被告の答弁は、請求原因第二項の被告の行為(特に前記訴訟における被告の訴訟行為)と矛盾するものであるのみならず、本件貸借対照表が原告会社の取締役に法律上その作成を義務づけられ、しかも原告に一〇年間その保存の義務あることを無視しているうえ、憲法第一四条に違反して原告に経済的差別待偶をなさんとする意図明らかなものであるから、同一法主体の訴訟行為としては、絶対に許されないものである。

理由

一、民事訴訟法第二二五条による確認の訴は「法律関係を証する書面」をその対象とするものであるが、右書面とは、その書面自体の内容から直接に一定の現在の法律関係の成立存否が証明され得るそれを指すものと解するを相当とするところ(最判、例集七巻一〇号一、〇八三頁)、貸借対照表は企業の財政状態の一覧表ともいうべきもので、一定の時期における企業の総財産を資産と負債の両部に分け、その現有財産と有すべき財産とを対象して、財産の構成状態の概要を明かにする帳簿であるから、たといその資産の部に不動産が記載せられてあつたとしても、これにより直接にある特定の不動産が当該企業の所有であることを証明し得るものではなく、またその負債の部に利益金が記載せられてあつたとしても、これにより直接に当該企業に対する国の具体的な法人税債権が存在することを証明し得るものでもない。そうとすれば、貸借対照表は、前記「法律関係を証する書面」には該当しないものというべく、したがつて、前記法条による確認の訴の対象とならないものというべきである。しからば、本件貸借対照表が真正に成立したものでないことの確認を求める本訴は不適法たるを免れないものといわなければならない。

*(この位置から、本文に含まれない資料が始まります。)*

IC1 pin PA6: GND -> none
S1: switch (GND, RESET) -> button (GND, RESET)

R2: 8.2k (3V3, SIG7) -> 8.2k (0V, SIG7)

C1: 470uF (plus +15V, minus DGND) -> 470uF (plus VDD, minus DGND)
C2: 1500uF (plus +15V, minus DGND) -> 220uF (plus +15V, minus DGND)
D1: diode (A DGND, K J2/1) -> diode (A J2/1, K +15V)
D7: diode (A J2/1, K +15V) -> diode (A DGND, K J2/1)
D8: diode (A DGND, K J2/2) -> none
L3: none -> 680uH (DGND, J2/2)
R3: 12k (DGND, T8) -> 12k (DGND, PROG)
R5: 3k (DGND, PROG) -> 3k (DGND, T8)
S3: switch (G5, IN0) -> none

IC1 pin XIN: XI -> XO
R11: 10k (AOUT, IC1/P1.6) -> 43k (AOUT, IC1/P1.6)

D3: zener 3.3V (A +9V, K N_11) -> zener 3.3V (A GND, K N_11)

二、なお、原告は、その主張の如き理由により本訴の却下を求める被告の答弁は許されないものである旨主張するが、そもそも訴が適法であるか否かについては、当事者の主張の有無にかかわることなく、裁判所が職権でこれを調査し判断すべきものであるから、右主張はそれ自体意味がない。

三、よつて、原告の本件訴は、爾余の点につき判断をなすまでもなく、これを却下することゝし、訴訟費用の負担につき民事訴訟法第八九条を適用して、主文のとおり判決する。